Pulse

From Jon's Wiki
Revision as of 04:17, 26 May 2012 by Johnno (talk | contribs)

If you have spent days and days fucking around trying to get sound to work with your NVidia 220GT HDMI, you have to use hw:0,7 not hw:0,3 which is the first thing pulse sees, and you need to unmute it in ALSA.

sudo apt-get install alsamixergui

Run alsamixergui and UNMUTE ALL FOUR FUCKING SPDIF CHANNELS.

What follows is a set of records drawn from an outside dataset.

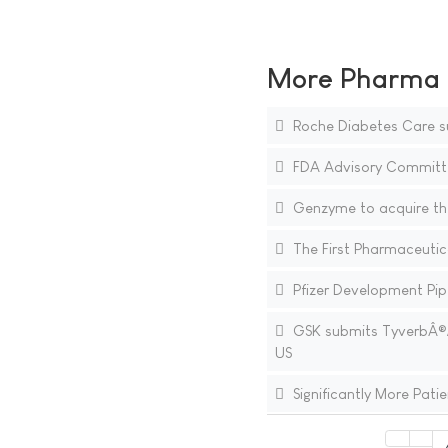
More Pharma N
Roche Diabetes Care su
FDA Advisory Committe
Genzyme to acquire th
The First Pharmaceutica
Pfizer Development Pipe
GSK submits TyverbÂ®/T
US
Significantly More Pat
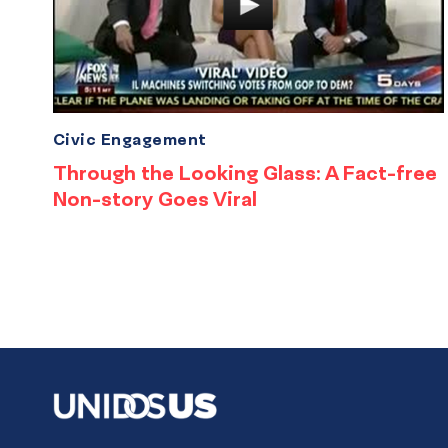
Civic Engagement
Through the Looking Glass: A Fact-free
Non-story Goes Viral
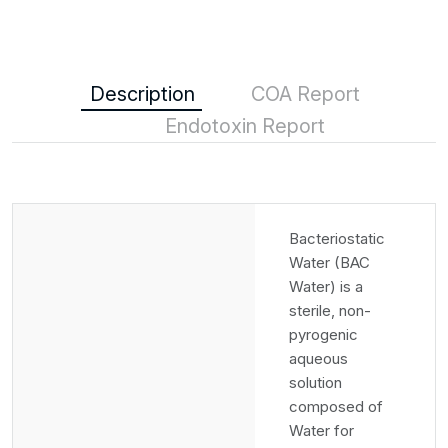
Description
COA Report
Endotoxin Report
Bacteriostatic
Water (BAC
Water) is a
sterile, non-
pyrogenic
aqueous
solution
composed of
Water for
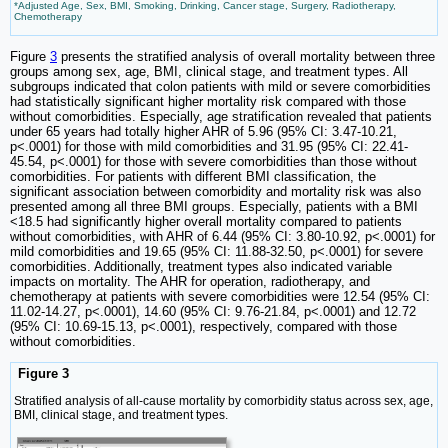
*Adjusted Age, Sex, BMI, Smoking, Drinking, Cancer stage, Surgery, Radiotherapy,
Chemotherapy
Figure
3
presents the stratified analysis of overall mortality between three
groups among sex, age, BMI, clinical stage, and treatment types. All
subgroups indicated that colon patients with mild or severe comorbidities
had statistically significant higher mortality risk compared with those
without comorbidities. Especially, age stratification revealed that patients
under 65 years had totally higher AHR of 5.96 (95% CI: 3.47-10.21,
p<.0001) for those with mild comorbidities and 31.95 (95% CI: 22.41-
45.54, p<.0001) for those with severe comorbidities than those without
comorbidities. For patients with different BMI classification, the
significant association between comorbidity and mortality risk was also
presented among all three BMI groups. Especially, patients with a BMI
<18.5 had significantly higher overall mortality compared to patients
without comorbidities, with AHR of 6.44 (95% CI: 3.80-10.92, p<.0001) for
mild comorbidities and 19.65 (95% CI: 11.88-32.50, p<.0001) for severe
comorbidities. Additionally, treatment types also indicated variable
impacts on mortality. The AHR for operation, radiotherapy, and
chemotherapy at patients with severe comorbidities were 12.54 (95% CI:
11.02-14.27, p<.0001), 14.60 (95% CI: 9.76-21.84, p<.0001) and 12.72
(95% CI: 10.69-15.13, p<.0001), respectively, compared with those
without comorbidities.
Figure 3
Stratified analysis of all-cause mortality by comorbidity status across sex, age,
BMI, clinical stage, and treatment types.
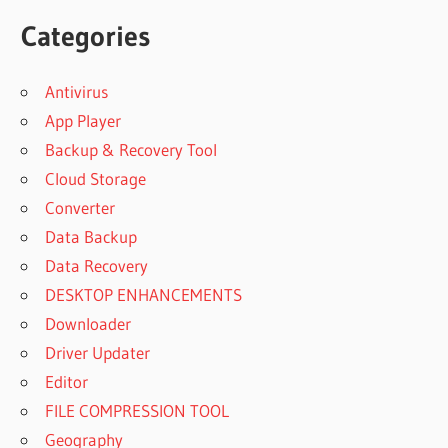
Categories
Antivirus
App Player
Backup & Recovery Tool
Cloud Storage
Converter
Data Backup
Data Recovery
DESKTOP ENHANCEMENTS
Downloader
Driver Updater
Editor
FILE COMPRESSION TOOL
Geography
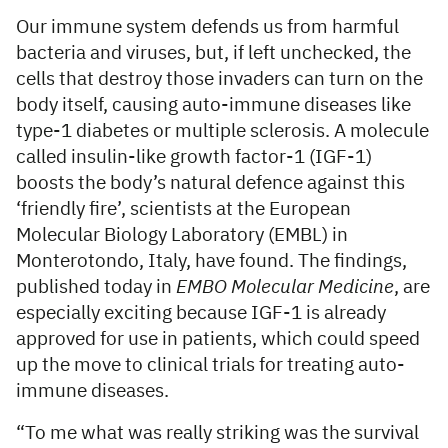
Our immune system defends us from harmful
bacteria and viruses, but, if left unchecked, the
cells that destroy those invaders can turn on the
body itself, causing auto-immune diseases like
type-1 diabetes or multiple sclerosis. A molecule
called insulin-like growth factor-1 (IGF-1)
boosts the body’s natural defence against this
‘friendly fire’, scientists at the European
Molecular Biology Laboratory (EMBL) in
Monterotondo, Italy, have found. The findings,
published today in
EMBO Molecular Medicine
, are
especially exciting because IGF-1 is already
approved for use in patients, which could speed
up the move to clinical trials for treating auto-
immune diseases.
“To me what was really striking was the survival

Support for 24 bit 96 kHz audio

Make Pulse use 32 bit samples in /etc/pulse/daemon.conf and bump up the sample rate:

default-sample-format = s32le
default-sample-rate = 96000

Surround sound

Since I have a surround HDMI amplifier, I use this in /etc/pulse/default.pa after the autodetect phase (which you might still want for when you plug in USB devices, for instance):

load-module module-alsa-sink device=hw:0,7 channels=6 \
  channel_map=front-left,front-right,rear-left,rear-right,front-center,lfe

and in /etc/pulse/daemon.conf you need:

default-sample-channels = 6
default-channel-map = front-left,front-right,rear-left,rear-right,front-center,lfe

Dolby Digital and DTS "pass-through" streaming

There isn't currently a way to pipe the Dolby Digital or DTS streams directly to the amplifier without abandoning Pulse altogether and reverting to ALSA. However, these days decoding even 24/96 surround in Pulse uses pretty negligible CPU, and even when using ALSA it blocks the audio device. It also means you can enjoy all those annoying alarms, random pop-up beeps and messaging alerts while you watch your movies.